* _What you will do_: Which lines below hold the word "belonging"? Report each one.

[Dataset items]
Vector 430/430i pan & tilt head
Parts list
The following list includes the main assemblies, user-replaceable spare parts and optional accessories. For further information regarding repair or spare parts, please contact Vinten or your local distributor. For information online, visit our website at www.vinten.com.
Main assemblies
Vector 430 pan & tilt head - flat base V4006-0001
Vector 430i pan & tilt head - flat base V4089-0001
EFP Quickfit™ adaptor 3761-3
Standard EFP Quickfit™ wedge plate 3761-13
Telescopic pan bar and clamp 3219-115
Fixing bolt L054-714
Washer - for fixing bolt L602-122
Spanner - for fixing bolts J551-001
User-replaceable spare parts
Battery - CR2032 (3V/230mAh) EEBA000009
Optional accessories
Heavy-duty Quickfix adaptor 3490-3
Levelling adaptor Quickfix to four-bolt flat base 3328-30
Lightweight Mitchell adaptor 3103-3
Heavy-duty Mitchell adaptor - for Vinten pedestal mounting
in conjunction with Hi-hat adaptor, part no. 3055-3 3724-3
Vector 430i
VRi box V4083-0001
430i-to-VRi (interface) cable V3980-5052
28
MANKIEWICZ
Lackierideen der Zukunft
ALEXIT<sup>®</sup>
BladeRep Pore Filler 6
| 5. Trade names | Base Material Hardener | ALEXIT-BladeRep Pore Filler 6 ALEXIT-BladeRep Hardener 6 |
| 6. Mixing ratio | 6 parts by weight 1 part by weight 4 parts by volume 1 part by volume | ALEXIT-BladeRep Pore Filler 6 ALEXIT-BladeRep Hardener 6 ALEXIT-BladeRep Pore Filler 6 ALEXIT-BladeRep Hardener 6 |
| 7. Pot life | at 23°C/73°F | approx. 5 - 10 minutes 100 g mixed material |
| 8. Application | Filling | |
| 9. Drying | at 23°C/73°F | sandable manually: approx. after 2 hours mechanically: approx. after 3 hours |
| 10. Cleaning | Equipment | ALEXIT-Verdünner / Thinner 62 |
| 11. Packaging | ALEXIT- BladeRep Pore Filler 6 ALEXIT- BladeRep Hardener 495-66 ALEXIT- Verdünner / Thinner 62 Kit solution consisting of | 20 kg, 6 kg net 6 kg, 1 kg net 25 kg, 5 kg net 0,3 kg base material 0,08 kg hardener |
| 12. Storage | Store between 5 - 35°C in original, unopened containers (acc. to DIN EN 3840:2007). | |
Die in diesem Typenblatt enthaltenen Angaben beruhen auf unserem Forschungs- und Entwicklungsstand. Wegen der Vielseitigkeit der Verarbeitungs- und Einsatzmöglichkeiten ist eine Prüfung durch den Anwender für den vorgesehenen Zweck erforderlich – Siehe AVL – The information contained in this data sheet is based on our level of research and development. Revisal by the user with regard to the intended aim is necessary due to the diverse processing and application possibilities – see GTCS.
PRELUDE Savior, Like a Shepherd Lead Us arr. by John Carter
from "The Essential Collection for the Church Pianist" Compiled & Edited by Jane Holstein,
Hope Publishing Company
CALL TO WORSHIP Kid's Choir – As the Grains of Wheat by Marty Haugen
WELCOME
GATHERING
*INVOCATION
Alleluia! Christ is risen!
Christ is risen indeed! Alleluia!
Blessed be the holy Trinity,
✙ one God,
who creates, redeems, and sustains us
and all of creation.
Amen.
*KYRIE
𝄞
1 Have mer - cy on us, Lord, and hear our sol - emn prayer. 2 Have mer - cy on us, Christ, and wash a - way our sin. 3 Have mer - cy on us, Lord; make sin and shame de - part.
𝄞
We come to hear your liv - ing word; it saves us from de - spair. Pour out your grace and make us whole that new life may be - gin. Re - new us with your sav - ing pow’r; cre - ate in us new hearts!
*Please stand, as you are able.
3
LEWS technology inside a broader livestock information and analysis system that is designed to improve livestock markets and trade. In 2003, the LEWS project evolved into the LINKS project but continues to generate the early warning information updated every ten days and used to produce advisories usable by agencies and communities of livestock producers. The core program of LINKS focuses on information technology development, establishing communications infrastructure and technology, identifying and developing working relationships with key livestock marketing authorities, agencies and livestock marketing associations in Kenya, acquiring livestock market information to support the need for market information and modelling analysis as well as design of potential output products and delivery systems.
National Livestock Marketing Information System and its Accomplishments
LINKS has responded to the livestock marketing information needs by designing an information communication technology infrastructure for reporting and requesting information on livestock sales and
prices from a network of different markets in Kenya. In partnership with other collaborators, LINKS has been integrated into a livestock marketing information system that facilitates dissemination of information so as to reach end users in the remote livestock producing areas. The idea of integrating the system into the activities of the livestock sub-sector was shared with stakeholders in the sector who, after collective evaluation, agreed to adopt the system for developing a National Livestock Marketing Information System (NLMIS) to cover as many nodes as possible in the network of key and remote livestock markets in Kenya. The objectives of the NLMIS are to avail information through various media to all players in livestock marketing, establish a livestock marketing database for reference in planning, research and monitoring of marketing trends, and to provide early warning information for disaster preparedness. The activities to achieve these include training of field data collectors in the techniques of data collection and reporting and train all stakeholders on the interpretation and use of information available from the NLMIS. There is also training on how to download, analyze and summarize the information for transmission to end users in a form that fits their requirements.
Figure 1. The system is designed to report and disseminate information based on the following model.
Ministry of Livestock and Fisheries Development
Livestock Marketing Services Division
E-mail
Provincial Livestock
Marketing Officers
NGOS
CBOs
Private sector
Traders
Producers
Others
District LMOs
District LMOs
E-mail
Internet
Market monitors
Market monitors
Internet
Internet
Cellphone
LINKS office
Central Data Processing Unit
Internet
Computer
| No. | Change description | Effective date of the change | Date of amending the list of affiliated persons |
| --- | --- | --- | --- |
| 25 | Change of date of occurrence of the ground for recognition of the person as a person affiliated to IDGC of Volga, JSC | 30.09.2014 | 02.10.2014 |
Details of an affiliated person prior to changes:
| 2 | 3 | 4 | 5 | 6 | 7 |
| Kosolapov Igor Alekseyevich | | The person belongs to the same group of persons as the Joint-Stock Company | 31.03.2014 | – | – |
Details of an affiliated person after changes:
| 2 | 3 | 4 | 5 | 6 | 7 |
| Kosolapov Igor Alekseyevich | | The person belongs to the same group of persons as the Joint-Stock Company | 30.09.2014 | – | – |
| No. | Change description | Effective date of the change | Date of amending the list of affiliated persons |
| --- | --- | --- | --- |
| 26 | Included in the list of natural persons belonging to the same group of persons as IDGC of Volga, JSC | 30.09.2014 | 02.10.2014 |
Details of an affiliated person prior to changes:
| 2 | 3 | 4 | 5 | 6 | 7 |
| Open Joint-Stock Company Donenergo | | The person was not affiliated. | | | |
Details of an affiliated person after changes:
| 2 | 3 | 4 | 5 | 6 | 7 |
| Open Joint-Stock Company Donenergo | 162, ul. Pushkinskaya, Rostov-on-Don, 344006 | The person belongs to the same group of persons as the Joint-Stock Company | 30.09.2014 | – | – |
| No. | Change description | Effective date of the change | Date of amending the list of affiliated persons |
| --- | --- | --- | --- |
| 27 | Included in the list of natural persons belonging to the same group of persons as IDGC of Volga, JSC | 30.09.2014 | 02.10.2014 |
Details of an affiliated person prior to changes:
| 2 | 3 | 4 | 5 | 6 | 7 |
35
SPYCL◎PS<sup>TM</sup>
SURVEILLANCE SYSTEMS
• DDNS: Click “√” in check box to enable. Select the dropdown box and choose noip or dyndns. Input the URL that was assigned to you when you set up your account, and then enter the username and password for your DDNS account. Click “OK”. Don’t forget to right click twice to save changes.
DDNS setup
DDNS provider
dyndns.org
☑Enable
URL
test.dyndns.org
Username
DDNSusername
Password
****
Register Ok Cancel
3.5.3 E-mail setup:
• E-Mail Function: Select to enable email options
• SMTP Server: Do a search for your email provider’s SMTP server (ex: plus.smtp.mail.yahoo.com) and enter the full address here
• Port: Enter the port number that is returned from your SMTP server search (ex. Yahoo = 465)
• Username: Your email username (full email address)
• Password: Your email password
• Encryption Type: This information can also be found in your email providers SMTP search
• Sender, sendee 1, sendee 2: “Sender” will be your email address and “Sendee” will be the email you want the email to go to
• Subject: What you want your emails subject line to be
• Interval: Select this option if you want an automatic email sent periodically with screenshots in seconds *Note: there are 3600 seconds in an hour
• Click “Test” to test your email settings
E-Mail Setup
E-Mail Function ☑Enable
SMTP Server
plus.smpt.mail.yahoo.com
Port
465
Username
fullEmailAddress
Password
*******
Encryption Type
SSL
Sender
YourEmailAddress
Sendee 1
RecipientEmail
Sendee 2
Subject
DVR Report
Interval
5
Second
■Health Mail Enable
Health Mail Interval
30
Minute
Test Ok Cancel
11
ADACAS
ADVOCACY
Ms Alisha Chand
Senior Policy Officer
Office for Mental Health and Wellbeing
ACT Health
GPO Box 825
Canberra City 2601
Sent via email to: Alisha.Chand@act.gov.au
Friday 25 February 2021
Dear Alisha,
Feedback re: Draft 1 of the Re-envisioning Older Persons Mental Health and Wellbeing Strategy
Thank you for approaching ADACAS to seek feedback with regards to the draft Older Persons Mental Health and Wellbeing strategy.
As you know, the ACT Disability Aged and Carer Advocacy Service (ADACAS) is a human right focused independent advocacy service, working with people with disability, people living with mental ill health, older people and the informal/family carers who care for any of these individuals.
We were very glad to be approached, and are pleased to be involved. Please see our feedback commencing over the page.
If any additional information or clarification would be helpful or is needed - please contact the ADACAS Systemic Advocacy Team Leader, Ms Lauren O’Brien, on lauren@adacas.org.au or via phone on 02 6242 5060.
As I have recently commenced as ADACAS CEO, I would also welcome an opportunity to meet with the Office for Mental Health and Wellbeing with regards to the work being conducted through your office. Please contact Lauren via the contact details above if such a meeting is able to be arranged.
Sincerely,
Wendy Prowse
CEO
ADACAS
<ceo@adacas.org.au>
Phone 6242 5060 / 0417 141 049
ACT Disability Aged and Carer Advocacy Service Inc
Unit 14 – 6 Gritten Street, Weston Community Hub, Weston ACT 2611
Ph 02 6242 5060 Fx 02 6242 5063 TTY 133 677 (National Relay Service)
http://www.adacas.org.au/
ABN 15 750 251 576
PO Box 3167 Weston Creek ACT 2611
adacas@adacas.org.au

* _Solution to this task_:
| 26 | Included in the list of natural persons belonging to the same group of persons as IDGC of Volga, JSC | 30.09.2014 | 02.10.2014 |
| 27 | Included in the list of natural persons belonging to the same group of persons as IDGC of Volga, JSC | 30.09.2014 | 02.10.2014 |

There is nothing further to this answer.